Presentations :

  • Robotic Finger Mechanism Equipped Omnidirectional Driving Roller with Two Active Rotational Axes Authors: Tadakuma, Kenjiro; Tadakuma, Riichiro; Higashimori, Mitsuru; Kaneko, Makoto
    This paper describes the finger mechanism with omnidirectional driving roller to realize the two active rotational axes on the surface of the grasped object. As the omnidirectional driving roller, we adopt the Omni-Crawler we developed: the crawler mechanism with circular cross section. This cylinderical tracked unit can be used as the roller and the fingers with this roller can manipulate the grasped object in the arbitrary axes.
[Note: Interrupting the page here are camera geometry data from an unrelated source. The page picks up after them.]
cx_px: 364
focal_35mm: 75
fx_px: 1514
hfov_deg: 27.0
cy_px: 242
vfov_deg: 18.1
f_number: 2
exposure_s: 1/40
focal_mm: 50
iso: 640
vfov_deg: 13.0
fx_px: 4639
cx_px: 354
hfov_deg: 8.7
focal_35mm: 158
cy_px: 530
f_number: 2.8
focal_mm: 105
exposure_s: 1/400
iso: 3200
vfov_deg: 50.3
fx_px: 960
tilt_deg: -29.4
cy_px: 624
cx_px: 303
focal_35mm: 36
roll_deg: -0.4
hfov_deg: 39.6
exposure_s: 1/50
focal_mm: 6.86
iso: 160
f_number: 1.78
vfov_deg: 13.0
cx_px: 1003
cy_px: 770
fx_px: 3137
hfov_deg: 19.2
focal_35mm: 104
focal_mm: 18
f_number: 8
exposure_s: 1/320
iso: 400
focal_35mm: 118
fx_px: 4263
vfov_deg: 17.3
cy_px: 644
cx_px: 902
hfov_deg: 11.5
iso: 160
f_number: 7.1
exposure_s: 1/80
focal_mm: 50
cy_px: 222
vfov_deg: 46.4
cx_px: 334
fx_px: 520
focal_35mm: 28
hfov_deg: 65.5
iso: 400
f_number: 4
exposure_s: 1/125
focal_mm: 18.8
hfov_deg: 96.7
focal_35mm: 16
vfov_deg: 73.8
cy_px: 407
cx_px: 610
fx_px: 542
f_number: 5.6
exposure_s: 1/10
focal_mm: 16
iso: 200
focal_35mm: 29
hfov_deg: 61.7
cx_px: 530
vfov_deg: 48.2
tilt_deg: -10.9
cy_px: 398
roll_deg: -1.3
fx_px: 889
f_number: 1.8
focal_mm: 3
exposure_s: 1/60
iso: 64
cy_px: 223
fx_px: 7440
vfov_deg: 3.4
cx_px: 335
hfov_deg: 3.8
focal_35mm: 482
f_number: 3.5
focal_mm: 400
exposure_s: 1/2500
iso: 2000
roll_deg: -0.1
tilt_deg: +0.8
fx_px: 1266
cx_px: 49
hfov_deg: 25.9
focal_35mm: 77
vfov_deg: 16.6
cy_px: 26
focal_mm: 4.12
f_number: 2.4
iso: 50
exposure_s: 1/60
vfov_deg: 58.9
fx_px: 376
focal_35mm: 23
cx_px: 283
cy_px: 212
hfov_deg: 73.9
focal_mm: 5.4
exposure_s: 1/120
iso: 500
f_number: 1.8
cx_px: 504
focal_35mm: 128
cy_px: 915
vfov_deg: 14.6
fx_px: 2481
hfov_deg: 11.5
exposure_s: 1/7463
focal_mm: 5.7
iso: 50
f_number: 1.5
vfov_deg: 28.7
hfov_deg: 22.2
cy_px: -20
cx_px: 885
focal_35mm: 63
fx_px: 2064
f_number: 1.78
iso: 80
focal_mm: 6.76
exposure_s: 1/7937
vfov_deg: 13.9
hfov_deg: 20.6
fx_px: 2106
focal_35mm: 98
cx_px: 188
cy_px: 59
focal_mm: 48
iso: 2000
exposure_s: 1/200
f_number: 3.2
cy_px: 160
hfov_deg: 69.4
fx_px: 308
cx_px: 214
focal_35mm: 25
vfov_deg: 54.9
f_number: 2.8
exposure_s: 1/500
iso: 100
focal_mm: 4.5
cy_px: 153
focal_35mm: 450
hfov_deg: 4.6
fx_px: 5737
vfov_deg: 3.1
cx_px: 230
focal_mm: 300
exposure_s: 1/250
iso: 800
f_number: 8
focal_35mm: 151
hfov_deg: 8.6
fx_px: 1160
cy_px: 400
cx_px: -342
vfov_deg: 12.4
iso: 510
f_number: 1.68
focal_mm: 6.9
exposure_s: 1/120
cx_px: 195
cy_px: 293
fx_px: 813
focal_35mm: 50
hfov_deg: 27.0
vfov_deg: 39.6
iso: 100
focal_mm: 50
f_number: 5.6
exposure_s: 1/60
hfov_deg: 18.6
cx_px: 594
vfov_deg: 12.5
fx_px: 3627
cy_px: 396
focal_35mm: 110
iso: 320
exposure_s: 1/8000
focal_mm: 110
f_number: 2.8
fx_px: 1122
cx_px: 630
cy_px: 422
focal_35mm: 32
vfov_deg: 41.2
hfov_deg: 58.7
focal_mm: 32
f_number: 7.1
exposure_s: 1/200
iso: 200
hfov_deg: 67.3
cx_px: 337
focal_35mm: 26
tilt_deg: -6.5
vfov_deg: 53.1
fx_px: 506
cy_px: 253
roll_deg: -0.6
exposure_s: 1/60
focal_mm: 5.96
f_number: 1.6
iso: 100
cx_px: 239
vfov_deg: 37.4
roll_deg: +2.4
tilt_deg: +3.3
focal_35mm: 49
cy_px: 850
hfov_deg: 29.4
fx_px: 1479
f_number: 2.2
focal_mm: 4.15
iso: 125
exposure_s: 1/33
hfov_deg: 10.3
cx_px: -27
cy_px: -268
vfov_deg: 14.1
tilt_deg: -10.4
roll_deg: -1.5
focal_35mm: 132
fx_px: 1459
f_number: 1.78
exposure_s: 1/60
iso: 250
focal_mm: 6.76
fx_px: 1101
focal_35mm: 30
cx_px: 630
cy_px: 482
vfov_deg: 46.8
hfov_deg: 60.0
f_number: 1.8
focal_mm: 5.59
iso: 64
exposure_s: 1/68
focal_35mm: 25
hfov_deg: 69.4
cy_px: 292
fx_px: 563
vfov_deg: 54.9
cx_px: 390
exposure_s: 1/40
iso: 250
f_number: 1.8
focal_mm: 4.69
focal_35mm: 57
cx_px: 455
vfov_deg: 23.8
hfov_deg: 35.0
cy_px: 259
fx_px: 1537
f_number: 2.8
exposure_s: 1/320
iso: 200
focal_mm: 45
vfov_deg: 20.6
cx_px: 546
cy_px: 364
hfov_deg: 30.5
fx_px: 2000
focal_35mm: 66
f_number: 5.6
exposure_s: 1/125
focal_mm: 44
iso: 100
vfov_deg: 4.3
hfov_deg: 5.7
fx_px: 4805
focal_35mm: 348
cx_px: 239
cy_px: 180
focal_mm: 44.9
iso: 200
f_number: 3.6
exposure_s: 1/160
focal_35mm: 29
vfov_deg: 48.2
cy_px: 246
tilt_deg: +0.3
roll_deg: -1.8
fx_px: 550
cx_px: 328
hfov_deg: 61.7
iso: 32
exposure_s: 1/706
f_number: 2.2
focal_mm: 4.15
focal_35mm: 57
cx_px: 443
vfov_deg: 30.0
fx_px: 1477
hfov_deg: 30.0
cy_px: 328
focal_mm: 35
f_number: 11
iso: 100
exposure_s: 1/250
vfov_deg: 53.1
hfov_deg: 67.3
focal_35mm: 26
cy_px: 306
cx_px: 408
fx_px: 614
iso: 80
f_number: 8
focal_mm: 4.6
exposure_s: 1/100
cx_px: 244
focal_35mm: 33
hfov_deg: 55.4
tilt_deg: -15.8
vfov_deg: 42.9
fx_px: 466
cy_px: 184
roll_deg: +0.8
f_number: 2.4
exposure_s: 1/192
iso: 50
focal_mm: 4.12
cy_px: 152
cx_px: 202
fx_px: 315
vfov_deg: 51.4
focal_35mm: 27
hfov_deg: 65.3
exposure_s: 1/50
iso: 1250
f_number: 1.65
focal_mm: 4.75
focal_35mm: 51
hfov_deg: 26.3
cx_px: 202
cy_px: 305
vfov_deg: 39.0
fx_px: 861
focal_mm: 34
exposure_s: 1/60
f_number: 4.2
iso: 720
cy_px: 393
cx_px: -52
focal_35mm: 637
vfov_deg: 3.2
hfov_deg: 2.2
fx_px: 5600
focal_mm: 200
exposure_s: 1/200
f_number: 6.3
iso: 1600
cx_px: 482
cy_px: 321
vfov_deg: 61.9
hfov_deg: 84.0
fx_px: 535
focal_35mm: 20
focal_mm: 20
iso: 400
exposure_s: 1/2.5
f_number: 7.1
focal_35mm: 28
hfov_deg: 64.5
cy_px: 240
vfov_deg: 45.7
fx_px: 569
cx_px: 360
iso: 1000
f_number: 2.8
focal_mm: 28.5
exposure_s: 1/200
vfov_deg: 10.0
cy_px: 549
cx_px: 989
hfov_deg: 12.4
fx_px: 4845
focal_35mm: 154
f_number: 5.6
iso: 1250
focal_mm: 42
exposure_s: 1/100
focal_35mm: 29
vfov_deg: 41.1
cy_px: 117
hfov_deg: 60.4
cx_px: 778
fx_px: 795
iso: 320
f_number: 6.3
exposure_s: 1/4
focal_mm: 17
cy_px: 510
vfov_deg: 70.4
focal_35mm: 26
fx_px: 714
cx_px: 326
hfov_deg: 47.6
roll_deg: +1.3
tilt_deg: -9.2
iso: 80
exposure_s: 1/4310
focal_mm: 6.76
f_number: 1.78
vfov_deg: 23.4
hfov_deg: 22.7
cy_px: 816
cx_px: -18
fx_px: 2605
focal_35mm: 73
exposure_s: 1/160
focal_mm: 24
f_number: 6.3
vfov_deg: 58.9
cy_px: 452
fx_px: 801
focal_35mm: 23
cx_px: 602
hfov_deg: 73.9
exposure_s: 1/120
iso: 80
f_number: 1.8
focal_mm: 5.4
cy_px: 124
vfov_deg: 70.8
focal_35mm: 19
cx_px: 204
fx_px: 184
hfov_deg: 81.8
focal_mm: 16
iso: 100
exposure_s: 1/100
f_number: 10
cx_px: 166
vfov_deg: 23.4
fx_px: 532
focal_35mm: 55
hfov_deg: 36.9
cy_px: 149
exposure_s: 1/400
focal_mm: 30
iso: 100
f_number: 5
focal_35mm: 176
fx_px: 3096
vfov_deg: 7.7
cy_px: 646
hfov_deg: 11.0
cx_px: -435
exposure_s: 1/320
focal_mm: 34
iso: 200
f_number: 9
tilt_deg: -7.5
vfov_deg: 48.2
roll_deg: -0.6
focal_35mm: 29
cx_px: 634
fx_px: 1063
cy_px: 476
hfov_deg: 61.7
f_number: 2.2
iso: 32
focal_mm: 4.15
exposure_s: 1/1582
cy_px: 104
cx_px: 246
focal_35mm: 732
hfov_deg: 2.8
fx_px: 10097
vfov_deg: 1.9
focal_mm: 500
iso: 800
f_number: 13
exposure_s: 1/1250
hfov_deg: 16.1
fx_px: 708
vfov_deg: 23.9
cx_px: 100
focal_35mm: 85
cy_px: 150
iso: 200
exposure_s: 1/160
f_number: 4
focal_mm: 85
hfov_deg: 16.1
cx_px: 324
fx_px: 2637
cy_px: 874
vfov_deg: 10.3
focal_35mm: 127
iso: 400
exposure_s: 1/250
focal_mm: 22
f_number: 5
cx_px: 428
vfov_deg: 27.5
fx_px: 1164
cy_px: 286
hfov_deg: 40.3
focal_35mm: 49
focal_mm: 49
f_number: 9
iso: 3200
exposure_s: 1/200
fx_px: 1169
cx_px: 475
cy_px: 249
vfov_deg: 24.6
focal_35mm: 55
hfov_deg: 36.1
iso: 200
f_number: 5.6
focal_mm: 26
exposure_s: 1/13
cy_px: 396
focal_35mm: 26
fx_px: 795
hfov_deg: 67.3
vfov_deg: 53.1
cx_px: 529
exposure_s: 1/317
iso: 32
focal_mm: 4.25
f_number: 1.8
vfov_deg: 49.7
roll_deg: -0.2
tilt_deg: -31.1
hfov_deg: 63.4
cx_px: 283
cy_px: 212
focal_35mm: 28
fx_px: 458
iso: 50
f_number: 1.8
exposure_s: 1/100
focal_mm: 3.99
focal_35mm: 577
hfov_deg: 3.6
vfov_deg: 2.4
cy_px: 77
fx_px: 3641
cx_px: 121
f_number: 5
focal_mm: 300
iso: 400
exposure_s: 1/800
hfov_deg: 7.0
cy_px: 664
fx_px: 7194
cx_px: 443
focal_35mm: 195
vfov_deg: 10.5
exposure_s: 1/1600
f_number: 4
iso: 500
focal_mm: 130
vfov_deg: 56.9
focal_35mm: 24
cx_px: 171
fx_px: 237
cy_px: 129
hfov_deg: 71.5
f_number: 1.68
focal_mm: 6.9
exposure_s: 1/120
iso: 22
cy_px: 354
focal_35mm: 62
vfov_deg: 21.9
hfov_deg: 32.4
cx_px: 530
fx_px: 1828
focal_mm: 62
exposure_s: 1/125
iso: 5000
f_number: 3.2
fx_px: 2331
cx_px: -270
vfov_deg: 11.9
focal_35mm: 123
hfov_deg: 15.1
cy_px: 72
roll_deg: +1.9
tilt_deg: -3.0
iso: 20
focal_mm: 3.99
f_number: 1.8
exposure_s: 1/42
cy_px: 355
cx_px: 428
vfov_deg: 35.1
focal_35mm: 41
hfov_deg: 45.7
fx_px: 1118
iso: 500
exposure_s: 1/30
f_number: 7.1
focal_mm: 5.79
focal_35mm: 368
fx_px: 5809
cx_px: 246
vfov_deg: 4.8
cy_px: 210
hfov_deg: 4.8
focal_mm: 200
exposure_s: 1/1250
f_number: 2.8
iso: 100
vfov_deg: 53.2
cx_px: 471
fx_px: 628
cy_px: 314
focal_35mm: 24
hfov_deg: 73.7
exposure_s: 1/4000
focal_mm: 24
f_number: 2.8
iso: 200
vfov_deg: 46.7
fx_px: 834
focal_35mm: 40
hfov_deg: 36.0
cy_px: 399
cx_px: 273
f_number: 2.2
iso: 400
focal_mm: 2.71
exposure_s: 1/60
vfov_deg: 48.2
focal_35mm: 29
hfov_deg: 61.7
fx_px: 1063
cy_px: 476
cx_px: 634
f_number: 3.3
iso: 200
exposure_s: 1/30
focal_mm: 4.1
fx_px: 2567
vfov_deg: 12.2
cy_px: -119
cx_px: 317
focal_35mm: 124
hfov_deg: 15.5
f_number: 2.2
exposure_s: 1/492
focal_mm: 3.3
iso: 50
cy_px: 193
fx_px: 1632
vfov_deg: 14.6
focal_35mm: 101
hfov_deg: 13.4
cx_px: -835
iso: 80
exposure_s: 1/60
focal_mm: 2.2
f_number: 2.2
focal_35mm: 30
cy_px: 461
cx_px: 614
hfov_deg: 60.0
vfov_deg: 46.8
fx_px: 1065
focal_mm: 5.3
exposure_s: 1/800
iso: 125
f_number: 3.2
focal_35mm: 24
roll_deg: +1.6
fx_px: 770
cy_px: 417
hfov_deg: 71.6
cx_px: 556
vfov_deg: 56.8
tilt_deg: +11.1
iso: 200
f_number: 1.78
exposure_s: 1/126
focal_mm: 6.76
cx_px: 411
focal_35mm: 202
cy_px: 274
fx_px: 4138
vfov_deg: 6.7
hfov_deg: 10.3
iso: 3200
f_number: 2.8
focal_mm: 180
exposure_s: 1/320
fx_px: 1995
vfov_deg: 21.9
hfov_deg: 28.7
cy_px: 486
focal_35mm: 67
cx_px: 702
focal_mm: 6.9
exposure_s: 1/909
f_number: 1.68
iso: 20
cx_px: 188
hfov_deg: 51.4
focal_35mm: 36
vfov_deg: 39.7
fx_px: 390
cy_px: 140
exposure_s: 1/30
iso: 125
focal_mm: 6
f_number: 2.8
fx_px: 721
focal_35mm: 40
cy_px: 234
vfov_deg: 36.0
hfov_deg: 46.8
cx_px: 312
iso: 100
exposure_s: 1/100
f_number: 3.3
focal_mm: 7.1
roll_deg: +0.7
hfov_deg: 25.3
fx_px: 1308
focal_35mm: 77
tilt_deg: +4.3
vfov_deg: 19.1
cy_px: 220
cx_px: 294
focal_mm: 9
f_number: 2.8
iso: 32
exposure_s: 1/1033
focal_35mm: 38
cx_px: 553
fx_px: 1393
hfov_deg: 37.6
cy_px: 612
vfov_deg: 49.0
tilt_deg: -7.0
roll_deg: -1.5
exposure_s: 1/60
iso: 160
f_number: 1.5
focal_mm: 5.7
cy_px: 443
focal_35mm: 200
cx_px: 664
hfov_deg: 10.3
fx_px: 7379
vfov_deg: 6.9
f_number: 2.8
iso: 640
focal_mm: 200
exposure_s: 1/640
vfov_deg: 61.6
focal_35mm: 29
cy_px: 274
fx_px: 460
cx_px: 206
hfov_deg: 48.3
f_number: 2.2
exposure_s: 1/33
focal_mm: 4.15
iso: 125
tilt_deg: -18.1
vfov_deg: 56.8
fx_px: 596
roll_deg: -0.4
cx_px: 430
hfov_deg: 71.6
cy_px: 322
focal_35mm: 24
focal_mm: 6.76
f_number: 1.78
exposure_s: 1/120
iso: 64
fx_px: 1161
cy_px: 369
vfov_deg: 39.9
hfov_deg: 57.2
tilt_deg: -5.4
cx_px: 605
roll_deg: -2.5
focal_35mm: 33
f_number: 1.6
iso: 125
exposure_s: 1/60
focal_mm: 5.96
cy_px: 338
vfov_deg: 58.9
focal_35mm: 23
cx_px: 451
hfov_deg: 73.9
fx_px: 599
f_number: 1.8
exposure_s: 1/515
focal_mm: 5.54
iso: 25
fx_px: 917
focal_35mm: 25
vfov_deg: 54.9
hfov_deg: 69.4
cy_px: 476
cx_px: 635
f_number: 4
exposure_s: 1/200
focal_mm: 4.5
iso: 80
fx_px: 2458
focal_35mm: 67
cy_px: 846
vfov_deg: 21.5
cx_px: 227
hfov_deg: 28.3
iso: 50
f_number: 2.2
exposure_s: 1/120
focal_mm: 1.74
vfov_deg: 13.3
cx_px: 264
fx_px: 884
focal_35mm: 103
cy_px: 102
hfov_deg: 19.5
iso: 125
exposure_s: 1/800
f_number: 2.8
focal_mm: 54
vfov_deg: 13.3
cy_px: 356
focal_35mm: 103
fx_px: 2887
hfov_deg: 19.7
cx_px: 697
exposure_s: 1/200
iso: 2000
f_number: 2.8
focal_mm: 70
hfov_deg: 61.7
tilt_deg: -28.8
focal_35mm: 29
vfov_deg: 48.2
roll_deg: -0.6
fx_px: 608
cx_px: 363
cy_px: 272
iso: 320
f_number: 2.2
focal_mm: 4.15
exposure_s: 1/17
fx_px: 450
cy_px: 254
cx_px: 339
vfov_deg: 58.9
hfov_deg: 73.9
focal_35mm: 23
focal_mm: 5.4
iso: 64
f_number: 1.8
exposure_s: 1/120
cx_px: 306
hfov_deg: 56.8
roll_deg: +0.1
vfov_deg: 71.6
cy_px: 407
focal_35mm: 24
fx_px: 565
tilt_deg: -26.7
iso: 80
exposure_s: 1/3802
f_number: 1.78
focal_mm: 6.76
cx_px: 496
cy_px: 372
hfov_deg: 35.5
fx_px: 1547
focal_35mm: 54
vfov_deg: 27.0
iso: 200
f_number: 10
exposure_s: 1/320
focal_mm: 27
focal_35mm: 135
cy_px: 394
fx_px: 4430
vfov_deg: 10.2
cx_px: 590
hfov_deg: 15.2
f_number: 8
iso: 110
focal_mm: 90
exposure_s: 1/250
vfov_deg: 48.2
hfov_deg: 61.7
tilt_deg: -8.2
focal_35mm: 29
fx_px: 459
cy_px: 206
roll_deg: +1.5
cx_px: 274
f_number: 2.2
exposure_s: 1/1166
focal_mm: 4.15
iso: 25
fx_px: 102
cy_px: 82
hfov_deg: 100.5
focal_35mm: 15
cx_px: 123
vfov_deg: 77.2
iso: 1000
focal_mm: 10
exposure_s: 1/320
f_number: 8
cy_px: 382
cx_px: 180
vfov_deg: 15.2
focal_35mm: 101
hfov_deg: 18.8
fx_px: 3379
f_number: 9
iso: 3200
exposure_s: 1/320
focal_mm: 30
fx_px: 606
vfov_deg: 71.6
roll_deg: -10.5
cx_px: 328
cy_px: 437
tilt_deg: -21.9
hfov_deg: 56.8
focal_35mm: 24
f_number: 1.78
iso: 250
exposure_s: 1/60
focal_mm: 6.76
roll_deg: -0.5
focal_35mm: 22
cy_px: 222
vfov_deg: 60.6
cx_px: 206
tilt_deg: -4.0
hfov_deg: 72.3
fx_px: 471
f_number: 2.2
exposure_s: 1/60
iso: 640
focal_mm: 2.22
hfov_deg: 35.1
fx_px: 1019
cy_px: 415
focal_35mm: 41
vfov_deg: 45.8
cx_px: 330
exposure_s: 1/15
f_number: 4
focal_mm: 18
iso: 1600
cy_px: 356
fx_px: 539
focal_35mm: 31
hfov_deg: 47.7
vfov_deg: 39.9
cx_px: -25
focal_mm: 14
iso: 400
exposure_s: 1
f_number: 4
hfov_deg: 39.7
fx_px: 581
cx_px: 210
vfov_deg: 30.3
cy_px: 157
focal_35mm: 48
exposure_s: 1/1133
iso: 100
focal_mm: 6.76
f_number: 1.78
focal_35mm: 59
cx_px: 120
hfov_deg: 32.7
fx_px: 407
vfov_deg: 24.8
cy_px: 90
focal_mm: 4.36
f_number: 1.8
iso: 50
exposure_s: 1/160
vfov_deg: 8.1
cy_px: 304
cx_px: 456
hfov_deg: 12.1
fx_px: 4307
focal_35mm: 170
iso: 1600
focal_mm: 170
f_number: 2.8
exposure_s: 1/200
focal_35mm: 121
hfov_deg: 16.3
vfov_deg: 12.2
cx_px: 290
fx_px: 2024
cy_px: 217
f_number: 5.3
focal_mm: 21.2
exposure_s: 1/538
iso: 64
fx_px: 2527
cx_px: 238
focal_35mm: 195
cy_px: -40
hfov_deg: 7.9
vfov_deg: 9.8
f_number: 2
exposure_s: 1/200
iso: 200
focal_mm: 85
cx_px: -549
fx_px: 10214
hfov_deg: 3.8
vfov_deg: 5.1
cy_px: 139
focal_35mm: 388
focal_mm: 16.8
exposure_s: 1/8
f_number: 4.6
The basic concept of this finger is proposed.
  • Indoor and Outdoor Parametrized Gait Execution with Modular Snake Robots Authors: Melo, Kamilo; Paez, Laura; parra, carlos
    This video shows the mechanical structure, module length possibilities, skin options and some of the locomotion capabilities, including indoor and outdoor demonstrations of parametrized gaits for a modular snake robot, used to research at Pontificia Universidad Javeriana by the Systems, Intelligence, Robotics and Perception Research group (SIRP).
  • Quick Slip-Turn of HRP-4C on Its Toes Authors: Miura, Kanako; Kanehiro, Fumio; Kaneko, Kenji; Kajita, Shuuji; Yokoi, Kazuhito
    In this video, we present the realization of quick turning motion of a humanoid robot on its toes via slipping between its feet and the floor. A rotation model is described on the basis of our hypothesis that turning via slip occurs as a result of minimizing the power caused by floor friction. Using the model, the trajectory of the center of the foot can be generated to realize the desired rotational angle. Toe joints are used to realize quicker turning motion, while avoiding excessive motor load due to frictional torque. Quick slip-turn motion with toe support is successfully demonstrated using a humanoid robot HRP-4C.
  • Flight Stability in Aerial Redundant Manipulators Authors: Korpela, Christopher M.; Danko, Todd; McNeil, Clayton; Pisch, Robert; Oh, Paul Y.
    Ongoing efforts toward mobile manipulation from an aerial vehicle are presented. Recent tests and results from a prototype rotorcraft have shown that our hybrid structure increases stability during flight and manipulation. Since UAVs require significant setup time, suitable testing locations, and have tendencies to crash, we developed an aerial manipulation test and evaluation environment that provides controllable and repeatable experiments. By using force feedback techniques, we have designed multiple, dexterous, redundant manipulators that can grasp objects such as tools and small objects. These manipulators are controlled in concert with an emulated aerial platform to provide hovering stability. The manipulator and aircraft flight control are tightly coupled to facilitate grasping without large perturbations in the end-effector.
  • Study on the Omnidirectional Driving Gear Mechanism Authors: Tadakuma, Kenjiro; Tadakuma, Riichiro; Ioka, Kyohei; Kudo, Takeshi; Takagi, Minoru; Tsumaki, Yuichi; Higashimori, Mitsuru; Kaneko, Makoto
    As ordinary dual-axis driving mechanisms in X-Y directions, for example, commercially available X-Y stages with ball screws are familiar. However, such driving mechanisms have two stages, namely both upper and lower linear actuators, the latter of which must generate sufficient thrust to carry large weights, including that of the upper actuator mechanism, which has hampered efforts to achieve suitably fast and smooth driving motion due to the inertial force effect. It is also difficult to achieve a small and slimline driving mechanism with such overlapping two-stage structure. In these ordinary two-stage driving mechanisms, the motion of the X-Y stage can be disturbed by the cords of the upper actuator. In this research, we have considered the abovementioned problems, and propose a new omnidirectional driving gear mechanism that enhances its driving area from the normal X-Y plane to convex and concave curved surfaces respectively, and even various combinations of both. The smoothness of basic omnidirectional motion and effectiveness of the driving method of this proposed omnidirectional driving gear mechanism have been confirmed with several experiments involving our setups.